Let InSight break down the 721 exchange, somewhat similar to the 1031 exchange, which provides investors with a smart way to postpone capital gains taxes when letting go of a property that they’ve held for business or investment purposes. These tax-saving strategies present compelling alternatives to the conventional sale process, which often comes with a hefty tax bill, sometimes reaching 20 to 30% of the capital gains (you can use our capital gains tax calculator to estimate your specific situation).
The 1031 exchange permits investors to defer capital gains taxes by selling an investment property and reinvesting the proceeds in a similar asset. However, it might not align with the goals of certain investors. For instance, someone might be attracted to the stable income, tax advantages, and potential appreciation offered by a Real Estate Investment Trust (REIT), which doesn’t meet the criteria for a 1031 exchange.

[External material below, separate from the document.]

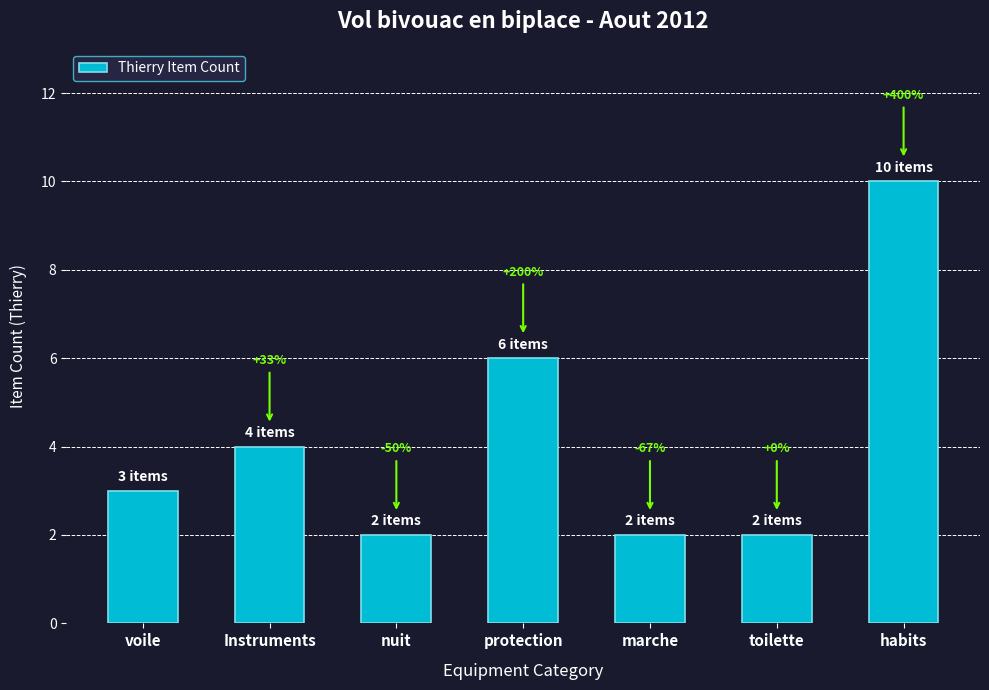

At which category does the chart reach its minimum across all series?

nuit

In a 721 exchange, a real estate investor can defer capital gains taxes when selling a property while simultaneously acquiring shares in a REIT. Now, let’s delve into the details with these key questions:
How does a 721 exchange work?
In a 721 exchange, also known as a “UPREIT,” an investor transfers property to a REIT in exchange for units in an operating partnership, which will later convert into shares of the REIT itself.
What are the primary benefits of a 721 exchange?
- Passive Income: REIT shareholders enjoy passive income as professional managers oversee the REIT’s operations and asset management. This means investors can take a hands-off approach while the managers make daily decisions about the portfolio, including acquisitions, dispositions, and distributions.
- Tax Advantages: Thanks to the 721 exchange structure, gains from property sales are deferred. In a standard sale, these gains would be taxable. Combining this tax with depreciation recapture (used to offset property taxes) can sometimes result in a tax burden exceeding 25% of your sale gains. With a 721 exchange, you sidestep these significant taxes and can use the full sale proceeds to buy REIT shares. However, it’s important to weigh this against the fees associated with completing the 721 exchange.
- Diversification: A 721 exchange allows investors to purchase shares of a REIT, which brings diversification benefits. REITs typically hold properties in various geographic locations and offer diversification in tenant types, industries, and sometimes asset classes. This broadens an investor’s interests beyond a single property, providing advantages like real estate appreciation, depreciation tax benefits, and income in the form of dividends.
- Estate Planning: The 721 exchange can be a valuable strategy in estate planning. Physical real estate can be challenging to sell and may lead to disputes among heirs. However, by employing a 721 exchange, the benefits continue during the investor’s lifetime, and upon passing, the shares can be equally divided or liquidated by trust heirs. Since the shares pass through a trust, heirs receive a step-up in basis and avoid capital gains and depreciation recapture taxes deferred by the estate.
Can an investor combine a 1031 exchange with a 721 exchange?
While each REIT has specific acquisition criteria that may not match the property an investor wishes to relinquish, a solution exists. Investors can combine a 1031 exchange with a 721 exchange, allowing them to acquire a fractional interest in high-quality properties that meet the REIT’s criteria. This fractional investment must be held for a sufficient period, typically around 24 months, to preserve the 1031 exchange. The good news is that the investment may generate dividends during this period. Afterward, the fractional investment can be contributed to the REIT in exchange for operating partnership units based on the property’s value, which are then exchanged for direct ownership of REIT shares.
Can an investor perform a 1031 exchange after a 721 exchange?
Unfortunately, REIT shares themselves cannot be used in a 1031 exchange. Therefore, once a 721 exchange is completed, capital gains tax deferral options come to an end. If REIT shares are sold or if the REIT sells a portion of its portfolio and returns capital to investors, they will be required to recognize any capital gains or losses when filing their taxes.